¿Cobras en B y no te dan la hipoteca? Qué hacer con tu sueldo
El dilema del salario en B y la compra de vivienda
Entiendo perfectamente la frustración e impotencia que estás sintiendo. Trabajar duro durante años para dar el paso de comprar una vivienda con tu pareja y encontrarte con la puerta del banco cerrada debido a una práctica irregular de tu empresa es una situación muy estresante y desencantadora.
Análisis multidisciplinar: Legalidad, Finanzas y Empleo
Desde una perspectiva legal y fiscal, el cobro de salario no declarado liquida tus derechos laborales futuros. Aunque a corto plazo pueda parecer atractivo recibir dinero líquido sin retenciones, esta práctica reduce drásticamente tus cotizaciones para la jubilación, la prestación por desempleo, las bajas médicas y las posibles indemnizaciones por despido.

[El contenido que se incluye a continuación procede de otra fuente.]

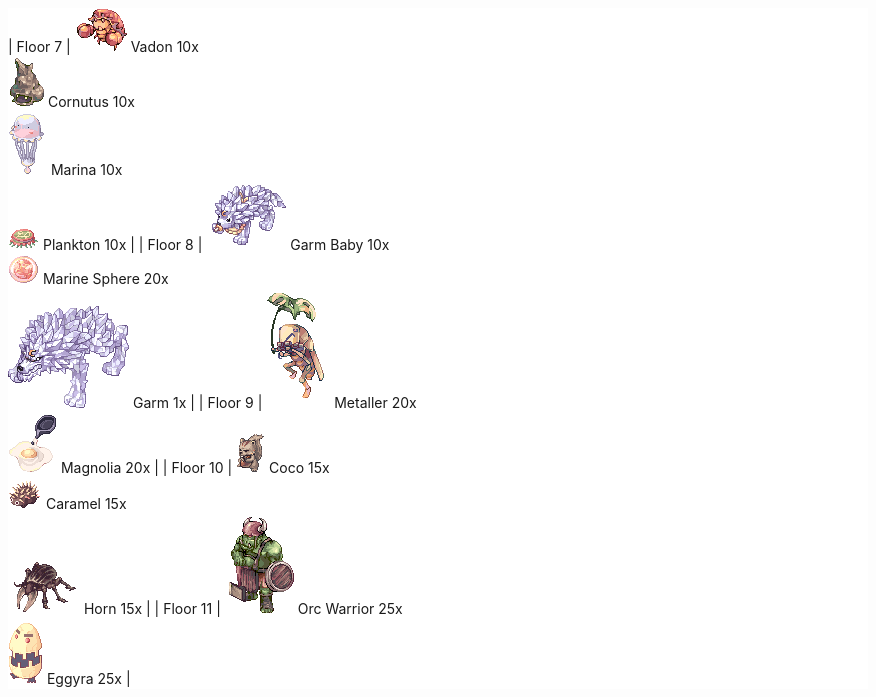 | Floor 7 | ![1066](assets/mob/1066.gif) Vadon 10x <br>![1067](assets/mob/1067.gif) Cornutus 10x <br>![1141](assets/mob/1141.gif) Marina 10x <br>![1161](assets/mob/1161.gif) Plankton 10x |
| Floor 8 | ![1515](assets/mob/1515.gif) Garm Baby 10x <br>![1142](assets/mob/1142.gif) Marine Sphere 20x <br>![1252](assets/mob/1252.gif) Garm 1x |
| Floor 9 | ![1058](assets/mob/1058.gif) Metaller 20x <br>![1138](assets/mob/1138.gif) Magnolia 20x |
| Floor 10 | ![1104](assets/mob/1104.gif) Coco 15x <br>![1103](assets/mob/1103.gif) Caramel 15x <br>![1128](assets/mob/1128.gif) Horn 15x |
| Floor 11 | ![1023](assets/mob/1023.gif) Orc Warrior 25x <br>![1116](assets/mob/1116.gif) Eggyra 25x |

En el ámbito financiero, la postura de las entidades bancarias es tajante: solo analizan la solvencia basándose en ingresos legalmente justificables mediante nómina y declaración de la renta. Para el banco, el dinero en efectivo no declarado no existe y representa un riesgo inaceptable.
Desde el punto de vista laboral y estratégico, la respuesta de la empresa al proponer reducir tu sueldo neto para cubrir sus costes demuestra que traslada al trabajador las consecuencias de su propia irregularidad.
Tus opciones principales
- Aceptar la regularización ajustando el neto: Te permitirá oficializar tus ingresos y pedir la hipoteca a medio plazo, pero asumirás una pérdida de poder adquisitivo mensual para asumir costes que corresponden al empleador.
- Negociar la regularización manteniendo el bruto equivalente: Exigir que se regularice todo tu sueldo actual convirtiéndolo en salario bruto oficial, argumentando tu valor y permanencia en la empresa.
- Buscar un nuevo empleo 100% legal: Iniciar una búsqueda activa en el mercado laboral para dar el salto a una empresa que cotice por la totalidad de tu sueldo. Aunque retrase unos meses la compra del piso, te otorgará estabilidad y seguridad jurídica.
Consejo experto final
No permitas que la prisa por adquirir la vivienda te lleve a aceptar un recorte salarial injusto que perpetúe la precariedad de tu contrato. La recomendación más sensata a medio y largo plazo es iniciar de inmediato la búsqueda de un nuevo empleo totalmente regularizado. Retrasar la hipoteca unos meses hasta consolidar un contrato 100% legal es un precio pequeño a cambio de tu tranquilidad financiera y laboral futura.